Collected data
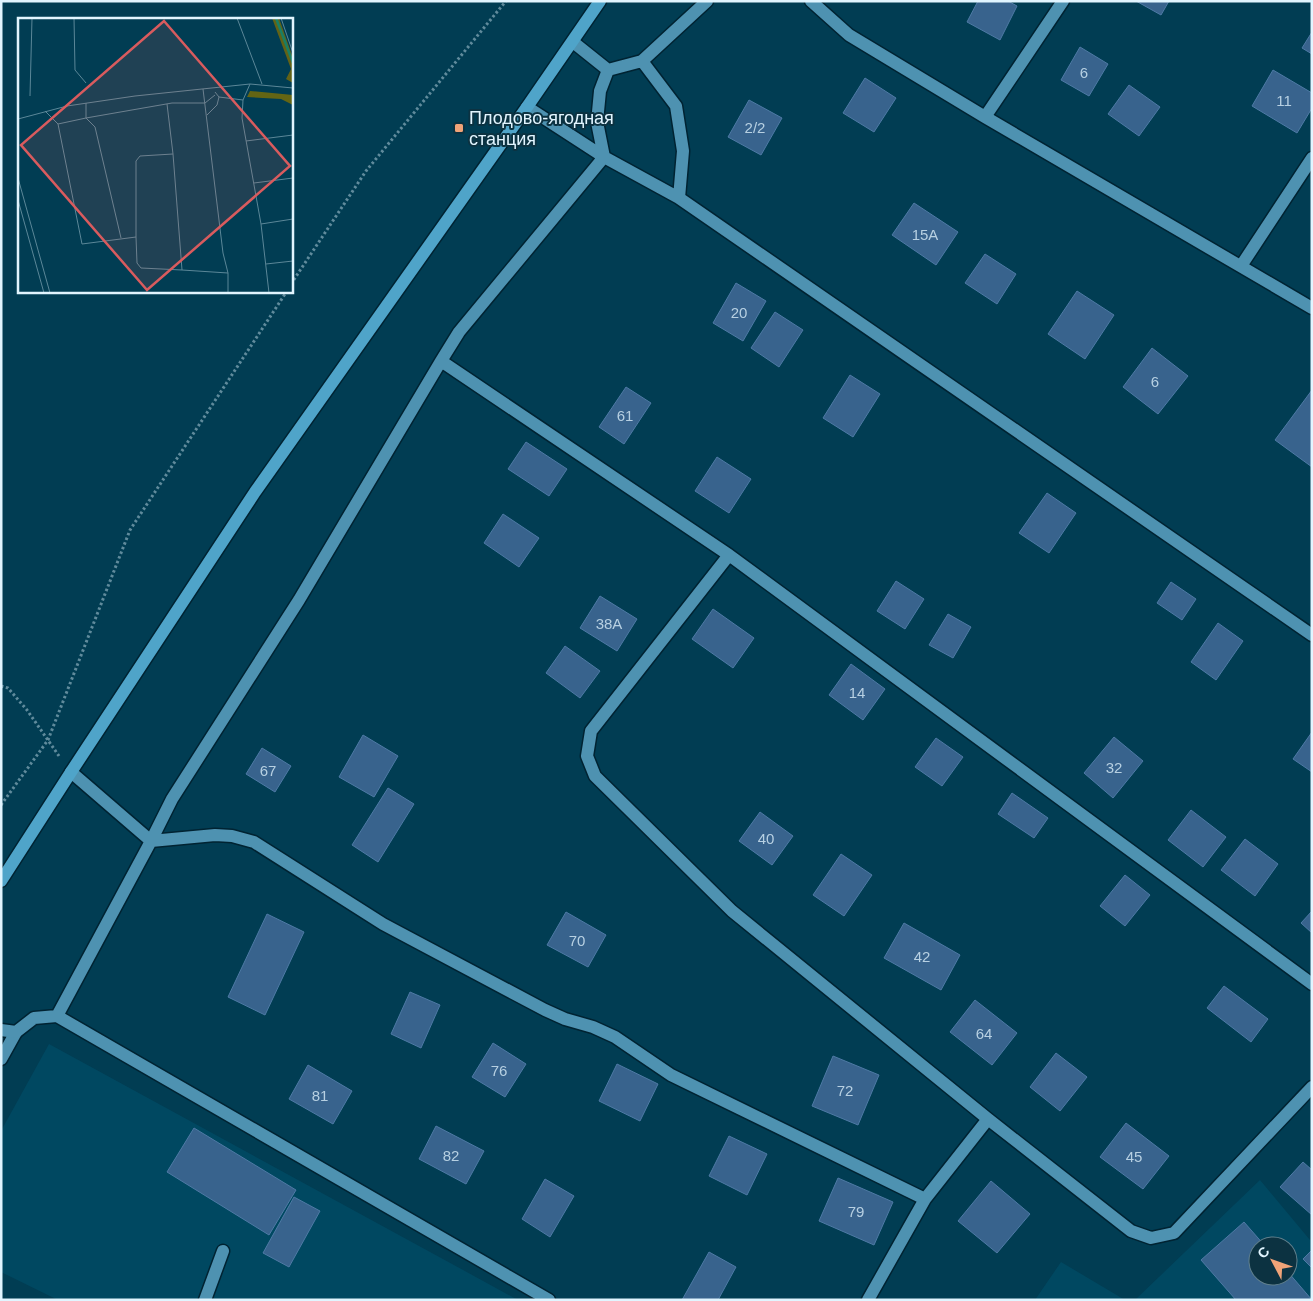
<svg xmlns="http://www.w3.org/2000/svg" width="1313" height="1301" font-family="Helvetica,sans-serif">
  <style>
    .built { fill: #004861; fill-rule: evenodd }
    .building { fill: #38638d; stroke: #4e7aa5 }
    .lines { fill: none; stroke-linecap: round; stroke-linejoin: round }
    .lane-casing { stroke: #002332; stroke-width: 15 }
    .street-casing { stroke: #002332; stroke-width: 15 }
    .primary-casing { stroke: #002332; stroke-width: 15 }
    .path { stroke: #608b9c; stroke-width: 3; stroke-dasharray: 2.5 2.5; stroke-linecap: butt }
    .lane { stroke: #4e92b1; stroke-width: 12 }
    .street { stroke: #4e92b1; stroke-width: 12 }
    .primary { stroke: #4fa4c9; stroke-width: 12 }
    .poi-dot { fill: #f0a378; stroke: #0c3241; stroke-width: 2 }
    .labels { text-anchor: middle; dominant-baseline: central; stroke-width: 4; stroke-linejoin: round; paint-order: stroke }
    .number-label { font-size: 15px; fill: #b7d0e2 }
    .poi-label { font-size: 18px; fill: #e1f5ff; stroke: #0c3241; text-anchor: start }
    .inset-river { fill: none; stroke: #1a7e63; stroke-width: 2.5 }
    .inset-road { fill: none; stroke: #5b8798; stroke-width: 1 }
    .view { fill: #d95b5e; fill-opacity: 0.15; stroke: #d95b5e; stroke-width: 2.5 }
    .inset-edge { fill: none; stroke: #e1f5ff; stroke-width: 2.5 }
  </style>
  <rect width="100%" height="100%" fill="#013d53"/>
  <!-- built -->
  <path class="built" d="M49,1044L518,1300H58L1,1272V1131Z
    M1260,1180L1310,1240L1312,1238V1300H1135ZM1258,1246H1288V1276H1258Z
    M1061,1262L1125,1300H1035Z"/>
  <!-- building -->
  <path class="building" d="M978,1H1008L1017,6L1000,40L967,22Z
    M1136,1H1169L1161,15Z
    M1312,32V54L1302,48Z
    M1080,47L1108,64L1089,96L1061,80Z
    M1273,70L1312,93V108L1297,133L1252,106Z
    M865,78L896,98L874,132L843,113Z
    M1129,85L1160,107L1139,136L1108,114Z
    M749,100L782,118L761,155L728,137Z
    M914,203L958,232L936,265L892,235Z
    M985,254L1016,274L997,304L965,283Z
    M736,283L766,301L743,341L713,323Z
    M1077,291L1114,315L1085,359L1048,334Z
    M775,312L803,330L779,367L751,348Z
    M1152,348L1188,376L1158,414L1123,387Z
    M850,375L880,394L853,437L823,418Z
    M626,387L651,403L624,444L599,427Z
    M1312,390V467L1275,440Z
    M526,442L567,469L549,496L508,469Z
    M717,457L751,479L729,513L695,491Z
    M1047,493L1076,513L1049,553L1019,533Z
    M503,514L539,538L519,567L484,543Z
    M896,581L924,599L905,629L877,611Z
    M1171,582L1196,599L1182,620L1157,603Z
    M600,596L637,619L617,651L580,628Z
    M713,609L754,638L733,668L692,639Z
    M948,614L971,627L953,658L929,645Z
    M1218,623L1243,641L1216,680L1191,662Z
    M565,646L600,671L580,698L546,673Z
    M851,664L885,689L863,720L829,695Z
    M1312,732V772L1293,759Z
    M363,735L398,756L374,797L339,777Z
    M1114,737L1143,761L1113,798L1084,773Z
    M936,738L963,757L942,786L915,767Z
    M262,748L291,766L275,792L246,774Z
    M388,788L414,804L378,862L352,845Z
    M1012,793L1048,818L1034,838L998,814Z
    M1191,810L1226,837L1203,867L1168,840Z
    M760,812L793,836L772,865L739,841Z
    M1245,839L1278,864L1255,896L1221,870Z
    M841,854L872,875L844,916L813,895Z
    M1125,875L1150,895L1125,926L1100,906Z
    M1312,911V933L1301,923Z
    M566,912L606,935L588,967L547,945Z
    M267,914L304,932L265,1015L228,997Z
    M904,923L960,955L941,990L884,958Z
    M1224,986L1268,1019L1251,1042L1207,1008Z
    M410,992L440,1005L421,1048L391,1034Z
    M975,1000L1017,1033L992,1065L950,1032Z
    M493,1043L526,1064L505,1097L472,1077Z
    M1056,1053L1087,1077L1060,1111L1030,1087Z
    M833,1056L879,1075L858,1125L812,1106Z
    M617,1064L658,1084L640,1121L599,1101Z
    M308,1065L352,1091L333,1124L289,1099Z
    M1126,1123L1169,1156L1143,1189L1100,1157Z
    M436,1126L484,1151L466,1184L419,1159Z
    M194,1128L296,1190L269,1235L167,1172Z
    M729,1136L767,1154L747,1195L709,1176Z
    M1303,1162L1312,1170V1215L1280,1187Z
    M838,1178L893,1202L874,1245L819,1221Z
    M545,1179L574,1196L550,1237L522,1219Z
    M991,1181L1030,1214L997,1253L958,1221Z
    M294,1197L320,1211L289,1267L263,1253Z
    M1244,1222L1265,1246H1258V1276H1288V1272L1312,1300H1236L1201,1260Z
    M1312,1250V1268L1303,1259Z
    M709,1252L736,1267L718,1300H682Z"/>
  <g class="lines">
    <!-- lane casing -->
    <g class="lane-casing">
      <path id="lane" d="M1,1059L16,1032
        M205,1300L223,1251"/>
    </g>
    <!-- street casing -->
    <g class="street-casing">
      <path id="street" d="M811,1L849,35L985,117L1312,308
        M573,42L608,70L642,61L707,1
        M642,61L676,106L683,151L679,198
        M527,107L604,157L679,198L1312,635
        M985,117L1063,1
        M1241,266L1312,158
        M441,361L729,555L1312,984
        M729,555L591,731L587,756L595,776L732,911L988,1119L1131,1231L1151,1238L1174,1233L1312,1087
        M71,772L151,841L172,799L299,600L441,361L459,332L604,157L597,122L600,91L608,70
        M1,1030L16,1032L34,1018L57,1016
        M549,1300L57,1016L151,841L215,835L232,836L254,842L383,924L545,1010L565,1019L593,1027L615,1037L671,1075L925,1199
        M868,1300L925,1199L988,1119"/>
    </g>
    <!-- primary casing -->
    <g class="primary-casing">
      <path id="primary" d="M1,881L71,772L255,492L527,107L600,1"/>
    </g>
    <!-- path -->
    <path class="path" d="M291,284L366,171L506,1
      M1,686L8,688L27,710L59,756
      M1,805L48,740L130,530L287,291"/>
    <!-- lane -->
    <use href="#lane" class="lane"/>
    <!-- street -->
    <use href="#street" class="street"/>
    <!-- primary -->
    <use href="#primary" class="primary"/>
  </g>
  <!-- markers -->
  <rect class="poi-dot" x="454" y="123" width="10" height="10" rx="2.5"/>
  <g class="labels">
    <!-- number labels -->
    <g class="number-label">
      <text x="1084" y="72">6</text>
      <text x="1284" y="100">11</text>
      <text x="755" y="127">2/2</text>
      <text x="925" y="234">15А</text>
      <text x="739" y="312">20</text>
      <text x="1155" y="381">6</text>
      <text x="625" y="415">61</text>
      <text x="609" y="623">38А</text>
      <text x="857" y="692">14</text>
      <text x="1114" y="767">32</text>
      <text x="268" y="770">67</text>
      <text x="766" y="838">40</text>
      <text x="577" y="940">70</text>
      <text x="922" y="956">42</text>
      <text x="984" y="1033">64</text>
      <text x="499" y="1070">76</text>
      <text x="845" y="1090">72</text>
      <text x="320" y="1095">81</text>
      <text x="451" y="1155">82</text>
      <text x="1134" y="1156">45</text>
      <text x="856" y="1211">79</text>
    </g>
    <!-- poi labels -->
    <g class="poi-label">
      <text x="469" y="118">Плодово-ягодная<tspan x="469" dy="21">станция</tspan></text>
    </g>
  </g>
  <!-- overview -->
  <g transform="translate(18 18)">
    <rect width="275" height="275" fill="#013d53"/>
    <path d="M254,0H261L275,40V65L268,61L273,51Z" fill="#626216"/>
    <path d="M232,73L275,77V87L263,81L229,79Z" fill="#646514"/>
    <path class="inset-river" d="M258,0L275,45"/>
    <path class="inset-road" d="M56,0L57,52L68,65M219,0L244,66M263,0L275,35M232,66L225,82L224,100L243,206L251,275M185,71L205,235L210,255M197,74L201,79L225,82M12,78L14,0M68,85V100L154,85H187L197,77M149,86L155,136L164,252L123,250L119,245L118,219V143L122,138L155,136M27,93L40,106M189,97L199,87L201,79M0,101L49,88L117,78L232,66L275,70M228,123L275,117M0,160L32,275M236,165L275,160M0,182L26,275M243,206L275,201M103,220L77,109L68,100L40,106L64,226L118,219M248,246L275,243M164,252L210,255V275"/>
    <path class="view" d="M146,3L272,148L129,272L3,127Z"/>
    <rect width="275" height="275" class="inset-edge"/>
  </g>
  <!-- border -->
  <rect width="1313" height="1301" fill="none" stroke="#e1f5ff" stroke-width="5"/>
  <!-- north arrow -->
  <g transform="translate(1273 1261) rotate(311)"><circle r="24" fill="#0c3241" stroke="#61808d"/>
  <path d="M0-4L9 19L0 12L-9 19Z" fill="#f0a378"/>
  <text y="-8" font-size="14" font-weight="bold" text-anchor="middle" fill="#e1f5ff">С</text>
  </g>
</svg>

## What is needed
Begin at the line that has "M1129,85L1160,107L1139,136L1108,114Z" in the entries above; stop after the line that has "M1152,348L1188,376L1158,414L1123,387Z". Transcribe exactly those lines and no others.

## Written answer
    M1129,85L1160,107L1139,136L1108,114Z
    M749,100L782,118L761,155L728,137Z
    M914,203L958,232L936,265L892,235Z
    M985,254L1016,274L997,304L965,283Z
    M736,283L766,301L743,341L713,323Z
    M1077,291L1114,315L1085,359L1048,334Z
    M775,312L803,330L779,367L751,348Z
    M1152,348L1188,376L1158,414L1123,387Z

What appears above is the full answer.